Remote threads 是仅当 Hive metastore 作为单独的服务运行是启动,请求需要开启 compactor。
有以下几种:
1. AcidOpenTxnsCounterService 统计当前 open 的事务数
从表 TXNS 中统计状态为 open 的事务。此事务数量可以再 hive metrics 中。
2. AcidHouseKeeperService
定期调用 txnHandler.performTimeOuts();
默认的 txn 的 timeout是 300s。删除300秒没有心跳的事务。
TXN_TIMEOUT("metastore.txn.timeout", "hive.txn.timeout", 300, TimeUnit.SECONDS,"time after which transactions are declared aborted if the client has not sent a heartbeat."),
DumpDirCleanerTask
dump dir 是
REPLDIR("hive.repl.rootdir","/user/hive/repl/","HDFS root dir for all replication dumps."),
此目录的 ttl 是
REPL_DUMPDIR_TTL("hive.repl.dumpdir.ttl", "7d",new TimeValidator(TimeUnit.DAYS),
AcidCompactionHistoryService
周期行调用 txnHandler.purgeCompactionHistory();
purgeCompactionHistory 的内容如下。对于可以合并的 entity(分区或者表(非分区表)),只保留最后几次的history。
/*** For any given compactable entity (partition, table if not partitioned) the history of compactions* may look like "sssfffaaasffss", for example. The idea is to retain the tail (most recent) of the* history such that a configurable number of each type of state is present. Any other entries* can be purged. This scheme has advantage of always retaining the last failure/success even if* it's not recent.* @throws MetaException*/@RetrySemantics.SafeToRetryvoid purgeCompactionHistory() throws MetaException;
RuntimeStatsCleanerTask
如果此参数设置true,则query reexecution 的时候会收集统计信息。
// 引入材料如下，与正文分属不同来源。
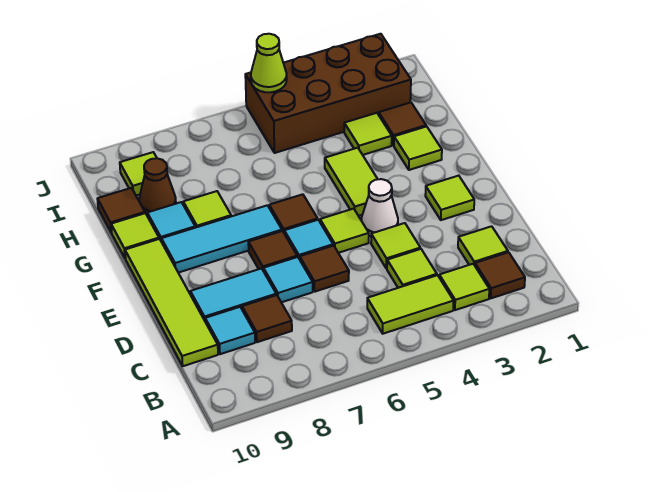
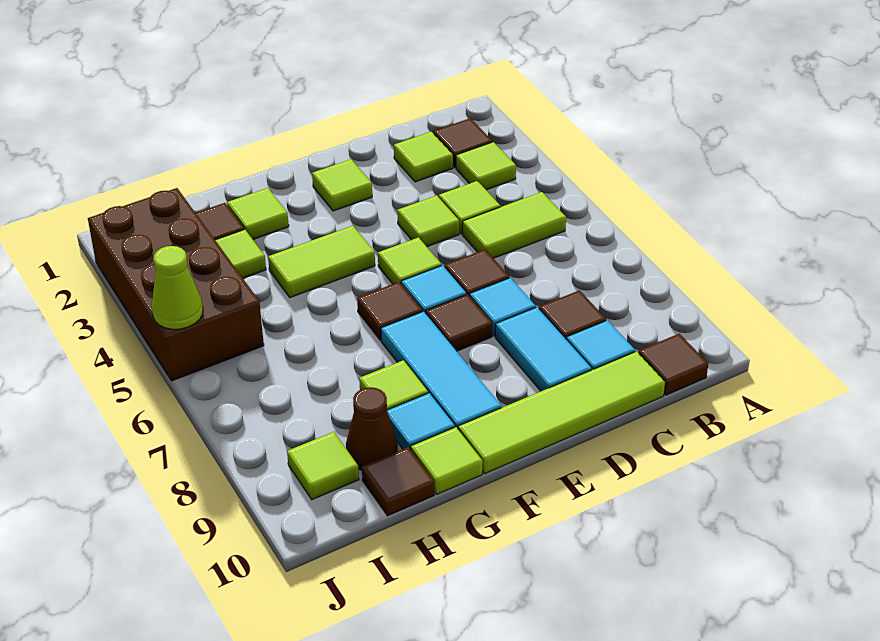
lime tile B4:B5 level 1 -> lime tile B5:C5 level 1
none -> brown tile B10 level 1
white cone E4 level 1 -> none

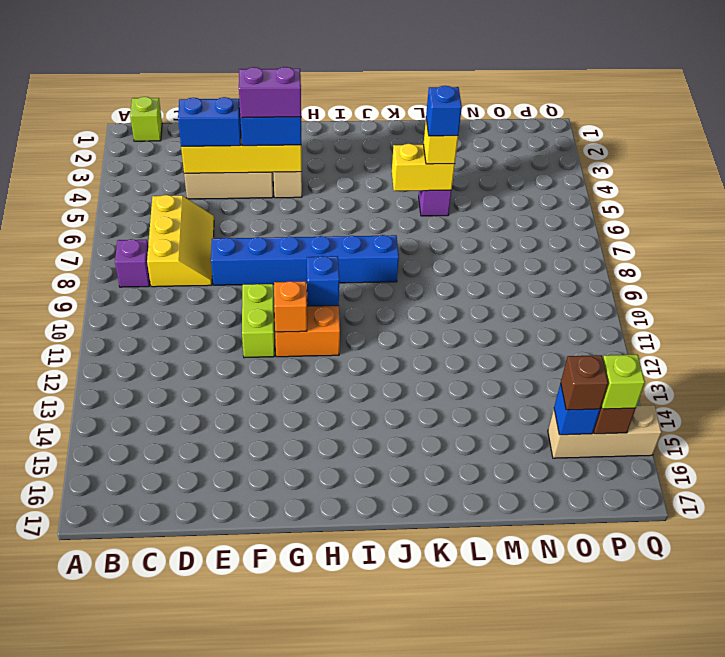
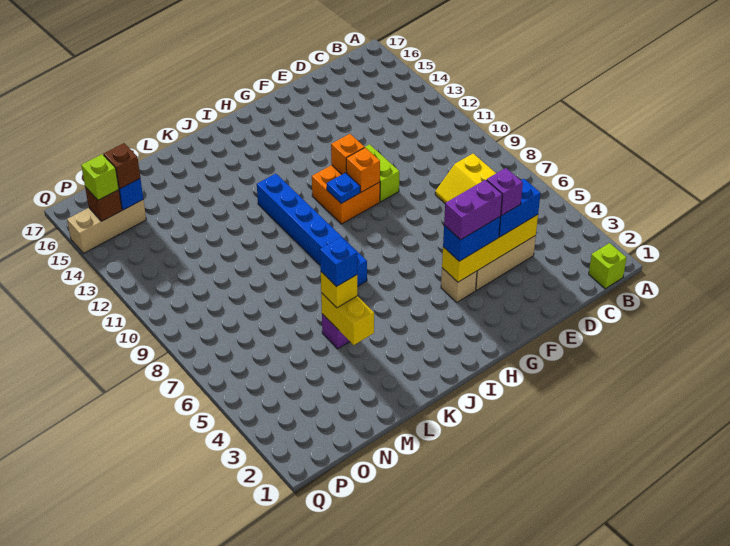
purple brick B8 level 1 -> purple brick E4 level 4
blue brick E8:J8 level 1 -> blue brick J7:J12 level 1
none -> orange brick G10 level 2
blue brick H10 level 2 -> blue plate H10 level 2
yellow brick K5:L5 level 2 -> yellow brick L4:L5 level 2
HIVE_QUERY_REEXECUTION_ALWAYS_COLLECT_OPERATOR_STATS("hive.query.reexecution.always.collect.operator.stats", false,"If sessionstats are enabled; this option can be used to collect statistics all the time"),
RawStore ms = HMSHandler.getMSForConf(conf);
int maxRetainSecs=(int) MetastoreConf.getTimeVar(conf, MetastoreConf.ConfVars.RUNTIME_STATS_MAX_AGE, TimeUnit.SECONDS);int deleteCnt = ms.deleteRuntimeStats(maxRetainSecs);
maxRetainSecs 默认 3天。
删除表 RUNTIME_STATS 中 createTime <= 3天前的记录
RUNTIME_STATS_MAX_AGE("runtime.stats.max.age", "hive.metastore.runtime.stats.max.age", 86400 * 3, TimeUnit.SECONDS,"Stat entries which are older than this are removed.")
AcidWriteSetService
默认每60秒的周期调用一次 txnHandler.performWriteSetGC();
.
执行类似以下的语句。
select min(txn_id) commitHighWaterMark from TXNS where txn_state='OPEN';
delete from WRITE_SET where ws_commit_id < commitHighWaterMark;
EventCleanerTask
定期执行以下语句。
RawStore ms = HMSHandler.getMSForConf(conf);
long deleteCnt = ms.cleanupEvents();
cleanupEvents 删除 PARTITION_EVENTS
表的过期数据。
PARTITION_EVENTS 表的数据,进在 hcatalog 中使用
MaterializationsRebuildLockCleanerTask
从表 MATERIALIZATION_REBUILD_LOCKS 中找到过期数据,然后删除。